--- INFORMATION PROVIDED Enclosed Below ---

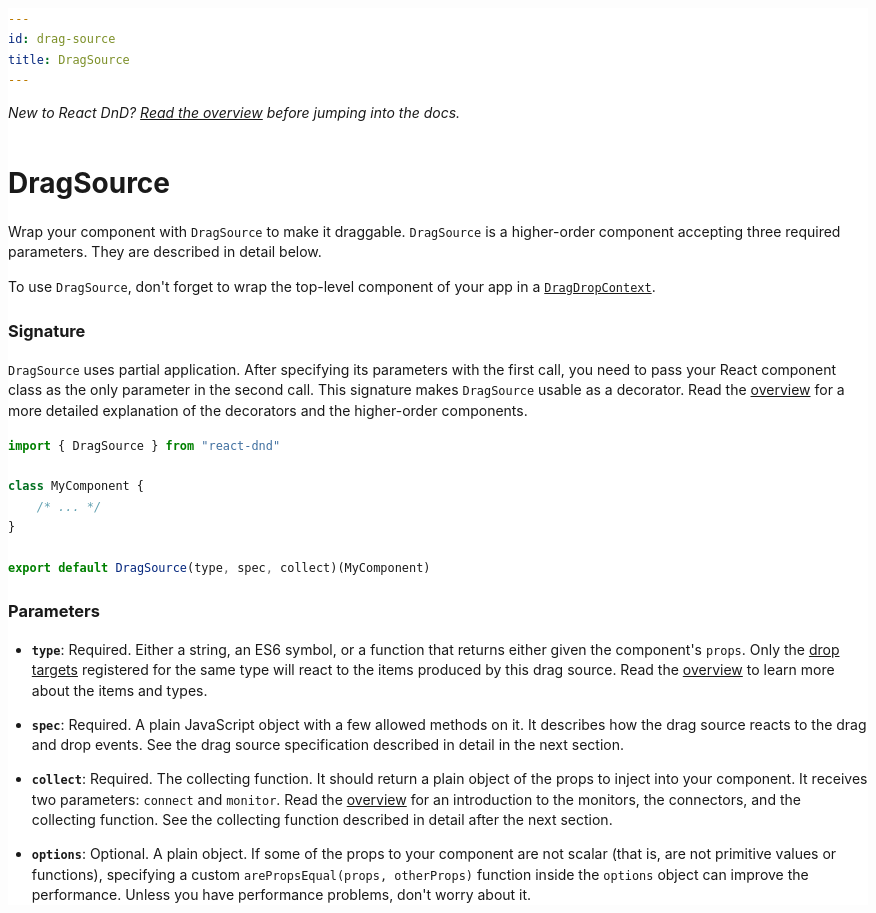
 ```yaml
---
id: drag-source
title: DragSource
---
```




_New to React DnD? [Read the overview](/docs/overview) before jumping into the docs._

# DragSource

Wrap your component with `DragSource` to make it draggable. `DragSource` is a higher-order component accepting three required parameters. They are described in detail below.

To use `DragSource`, don't forget to wrap the top-level component of your app in a [`DragDropContext`](/docs/api/drag-drop-context).

### Signature

`DragSource` uses partial application. After specifying its parameters with the first call, you need to pass your React component class as the only parameter in the second call. This signature makes `DragSource` usable as a decorator. Read the [overview](/docs/overview) for a more detailed explanation of the decorators and the higher-order components.

```jsx
import { DragSource } from "react-dnd"

class MyComponent {
	/* ... */
}

export default DragSource(type, spec, collect)(MyComponent)
```

### Parameters

- **`type`**: Required. Either a string, an ES6 symbol, or a function that returns either given the component's `props`. Only the [drop targets](/docs/api/drop-target) registered for the same type will react to the items produced by this drag source. Read the [overview](/docs/overview) to learn more about the items and types.

- **`spec`**: Required. A plain JavaScript object with a few allowed methods on it. It describes how the drag source reacts to the drag and drop events. See the drag source specification described in detail in the next section.

- **`collect`**: Required. The collecting function. It should return a plain object of the props to inject into your component. It receives two parameters: `connect` and `monitor`. Read the [overview](/docs/overview) for an introduction to the monitors, the connectors, and the collecting function. See the collecting function described in detail after the next section.

- **`options`**: Optional. A plain object. If some of the props to your component are not scalar (that is, are not primitive values or functions), specifying a custom `arePropsEqual(props, otherProps)` function inside the `options` object can improve the performance. Unless you have performance problems, don't worry about it.
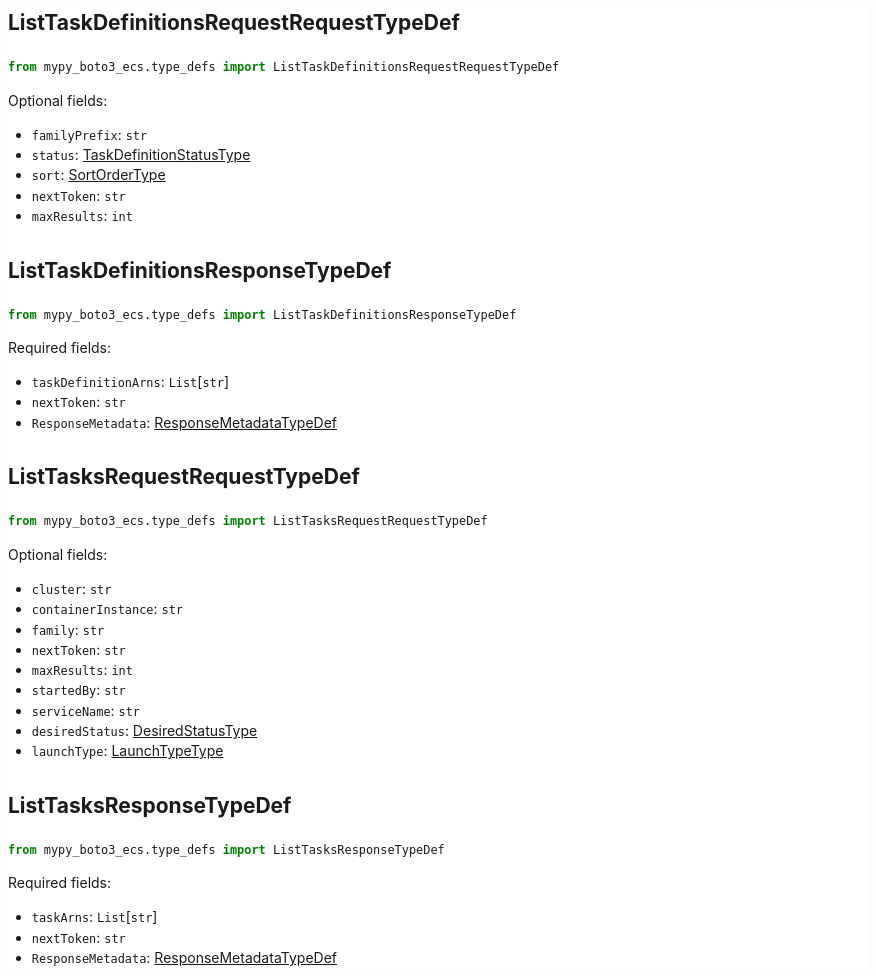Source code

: ## ListTaskDefinitionsRequestRequestTypeDef

```python
from mypy_boto3_ecs.type_defs import ListTaskDefinitionsRequestRequestTypeDef
```

Optional fields:

- `familyPrefix`: `str`
- `status`: [TaskDefinitionStatusType](./literals.md#taskdefinitionstatustype)
- `sort`: [SortOrderType](./literals.md#sortordertype)
- `nextToken`: `str`
- `maxResults`: `int`

## ListTaskDefinitionsResponseTypeDef

```python
from mypy_boto3_ecs.type_defs import ListTaskDefinitionsResponseTypeDef
```

Required fields:

- `taskDefinitionArns`: `List`\[`str`\]
- `nextToken`: `str`
- `ResponseMetadata`:
  [ResponseMetadataTypeDef](./type_defs.md#responsemetadatatypedef)

## ListTasksRequestRequestTypeDef

```python
from mypy_boto3_ecs.type_defs import ListTasksRequestRequestTypeDef
```

Optional fields:

- `cluster`: `str`
- `containerInstance`: `str`
- `family`: `str`
- `nextToken`: `str`
- `maxResults`: `int`
- `startedBy`: `str`
- `serviceName`: `str`
- `desiredStatus`: [DesiredStatusType](./literals.md#desiredstatustype)
- `launchType`: [LaunchTypeType](./literals.md#launchtypetype)

## ListTasksResponseTypeDef

```python
from mypy_boto3_ecs.type_defs import ListTasksResponseTypeDef
```

Required fields:

- `taskArns`: `List`\[`str`\]
- `nextToken`: `str`
- `ResponseMetadata`:
  [ResponseMetadataTypeDef](./type_defs.md#responsemetadatatypedef)
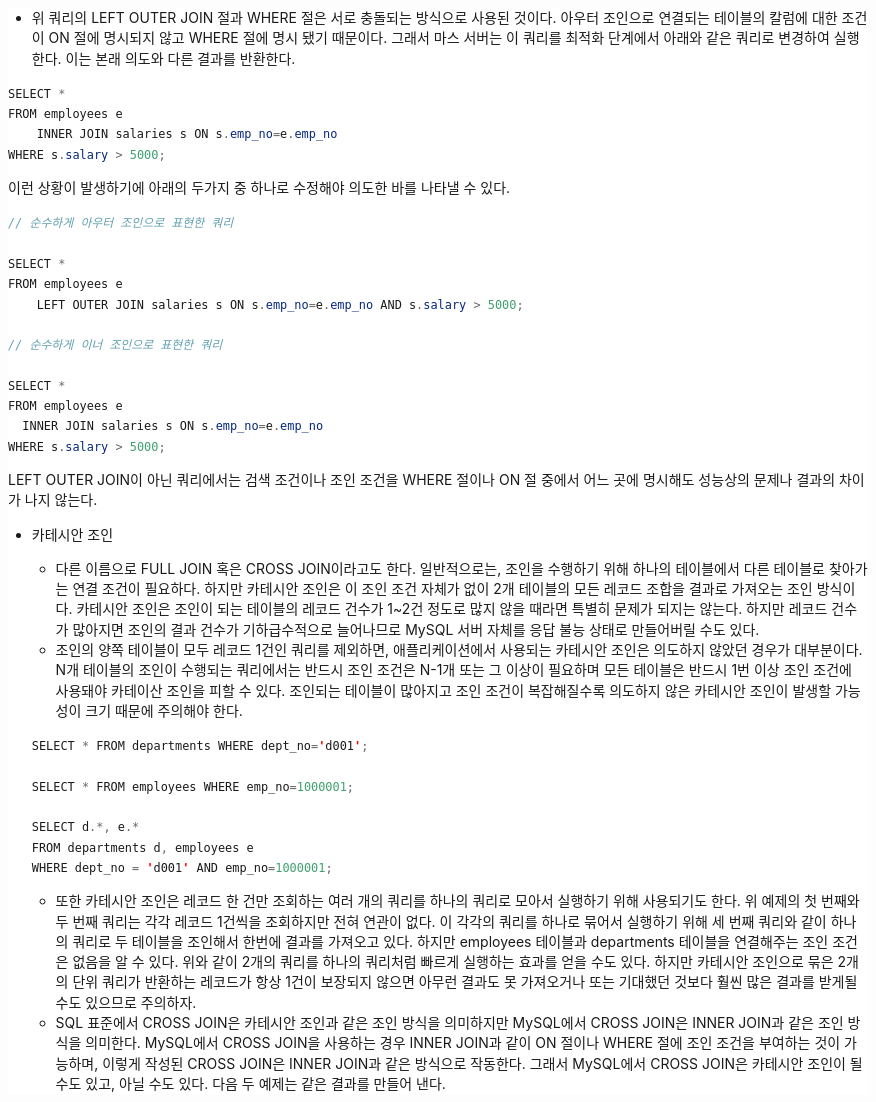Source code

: - 위 쿼리의 LEFT OUTER JOIN 절과 WHERE 절은 서로 충돌되는 방식으로 사용된 것이다. 아우터 조인으로 연결되는 테이블의 칼럼에 대한 조건이 ON 절에 명시되지 않고 WHERE 절에 명시 됐기 때문이다. 그래서 마스 서버는 이 쿼리를 최적화 단계에서 아래와 같은 쿼리로 변경하여 실행한다. 이는 본래 의도와 다른 결과를 반환한다.

```java
SELECT *
FROM employees e
	INNER JOIN salaries s ON s.emp_no=e.emp_no
WHERE s.salary > 5000;
```

이런 상황이 발생하기에 아래의 두가지 중 하나로 수정해야 의도한 바를 나타낼 수 있다.

```java
// 순수하게 아우터 조인으로 표현한 쿼리

SELECT *
FROM employees e
	LEFT OUTER JOIN salaries s ON s.emp_no=e.emp_no AND s.salary > 5000;

// 순수하게 이너 조인으로 표현한 쿼리

SELECT *
FROM employees e
  INNER JOIN salaries s ON s.emp_no=e.emp_no
WHERE s.salary > 5000;
```

LEFT OUTER JOIN이 아닌 쿼리에서는 검색 조건이나 조인 조건을 WHERE 절이나 ON 절 중에서 어느 곳에 명시해도 성능상의 문제나 결과의 차이가 나지 않는다. 

- 카테시안 조인
    - 다른 이름으로 FULL JOIN 혹은 CROSS JOIN이라고도 한다. 일반적으로는, 조인을 수행하기 위해 하나의 테이블에서 다른 테이블로 찾아가는 연결 조건이 필요하다. 하지만 카테시안 조인은 이 조인 조건 자체가 없이 2개 테이블의 모든 레코드 조합을 결과로 가져오는 조인 방식이다. 카테시안 조인은 조인이 되는 테이블의 레코드 건수가 1~2건 정도로 많지 않을 때라면 특별히 문제가 되지는 않는다. 하지만 레코드 건수가 많아지면 조인의 결과 건수가 기하급수적으로 늘어나므로 MySQL 서버 자체를 응답 불능 상태로 만들어버릴 수도 있다.
    - 조인의 양쪽 테이블이 모두 레코드 1건인 쿼리를 제외하면, 애플리케이션에서 사용되는 카테시안 조인은 의도하지 않았던 경우가 대부분이다. N개 테이블의 조인이 수행되는 쿼리에서는 반드시 조인 조건은 N-1개 또는 그 이상이 필요하며 모든 테이블은 반드시 1번 이상 조인 조건에 사용돼야 카테이산 조인을 피할 수 있다. 조인되는 테이블이 많아지고 조인 조건이 복잡해질수록 의도하지 않은 카테시안 조인이 발생할 가능성이 크기 때문에 주의해야 한다.

    ```java
    SELECT * FROM departments WHERE dept_no='d001';

    SELECT * FROM employees WHERE emp_no=1000001;

    SELECT d.*, e.*
    FROM departments d, employees e
    WHERE dept_no = 'd001' AND emp_no=1000001;
    ```

    - 또한 카테시안 조인은 레코드 한 건만 조회하는 여러 개의 쿼리를 하나의 쿼리로 모아서 실행하기 위해 사용되기도 한다. 위 예제의 첫 번째와 두 번째 쿼리는 각각 레코드 1건씩을 조회하지만 전혀 연관이 없다. 이 각각의 쿼리를 하나로 묶어서 실행하기 위해 세 번째 쿼리와 같이 하나의 쿼리로 두 테이블을 조인해서 한번에 결과를 가져오고 있다. 하지만 employees 테이블과 departments 테이블을 연결해주는 조인 조건은 없음을 알 수 있다. 위와 같이 2개의 쿼리를 하나의 쿼리처럼 빠르게 실행하는 효과를 얻을 수도 있다. 하지만 카테시안 조인으로 묶은 2개의 단위 쿼리가 반환하는 레코드가 항상 1건이 보장되지 않으면 아무런 결과도 못 가져오거나 또는 기대했던 것보다 훨씬 많은 결과를 받게될 수도 있으므로 주의하자.
    - SQL 표준에서 CROSS JOIN은 카테시안 조인과 같은 조인 방식을 의미하지만 MySQL에서 CROSS JOIN은 INNER JOIN과 같은 조인 방식을 의미한다. MySQL에서 CROSS JOIN을 사용하는 경우 INNER JOIN과 같이 ON 절이나 WHERE 절에 조인 조건을 부여하는 것이 가능하며, 이렇게 작성된 CROSS JOIN은 INNER JOIN과 같은 방식으로 작동한다. 그래서 MySQL에서 CROSS JOIN은 카테시안 조인이 될 수도 있고, 아닐 수도 있다. 다음 두 예제는 같은 결과를 만들어 낸다.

--- End of Enclosed INFORMATION PROVIDED ---

◆ **WORK INSTRUCTIONS**: Check the material above line by line, and give only the number of lines holding the string "ListTaskDefinitionsRequestRequestTypeDef".

◆ **SOLUTION**: 2